TO-DO ITEM —
Reproduce the text of every entry below verbatim, line for line, and leave the pictures out of your output.

>>>>>

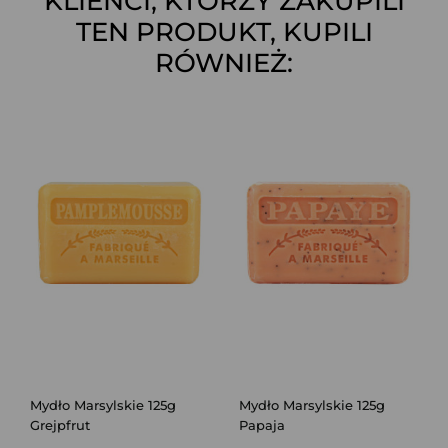
KLIENCI, KTÓRZY ZAKUPILI
TEN PRODUKT, KUPILI
RÓWNIEŻ:
Mydło Marsylskie 125g
Mydło Marsylskie 125g
Grejpfrut
Papaja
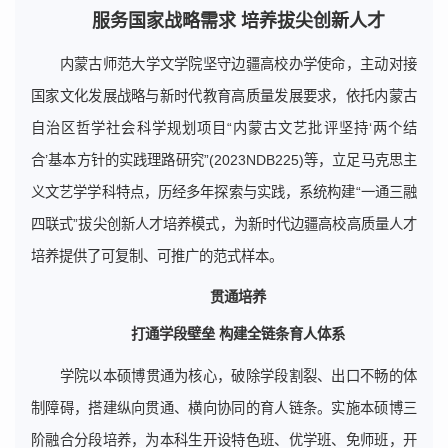
服务国家战略需求 培养拔尖创新人才
内蒙古师范大学文学院坚守边疆高校办学使命，主动对接
国家文化发展战略与新时代教育高质量发展要求，依托内蒙古
自治区哲学社会科学规划项目“内蒙古文艺批评坚持‘两个结
合’基本方针的实践理路研究”(2023NDB225)等，立足马克思主
义文艺学学科特点，历经多年探索与实践，系统构建“一通三融
四联式”拔尖创新人才培养模式，为新时代边疆高校高质量人才
培养提供了可复制、可推广的范式样本。
贯通培养
打通学段壁垒 构建全链条育人体系
学院以本硕博贯通为核心，破除学段割裂、出口不畅的体
制障碍，搭建纵向贯通、横向协同的育人链条。实施本硕博三
阶融合分段培养，为本科生开设特色班、优学班、免师班，开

<<<<<

ANSWER TO THIS EXERCISE —
KLIENCI, KTÓRZY ZAKUPILI
TEN PRODUKT, KUPILI
RÓWNIEŻ:
Mydło Marsylskie 125g
Mydło Marsylskie 125g
Grejpfrut
Papaja
服务国家战略需求 培养拔尖创新人才
内蒙古师范大学文学院坚守边疆高校办学使命，主动对接
国家文化发展战略与新时代教育高质量发展要求，依托内蒙古
自治区哲学社会科学规划项目“内蒙古文艺批评坚持‘两个结
合’基本方针的实践理路研究”(2023NDB225)等，立足马克思主
义文艺学学科特点，历经多年探索与实践，系统构建“一通三融
四联式”拔尖创新人才培养模式，为新时代边疆高校高质量人才
培养提供了可复制、可推广的范式样本。
贯通培养
打通学段壁垒 构建全链条育人体系
学院以本硕博贯通为核心，破除学段割裂、出口不畅的体
制障碍，搭建纵向贯通、横向协同的育人链条。实施本硕博三
阶融合分段培养，为本科生开设特色班、优学班、免师班，开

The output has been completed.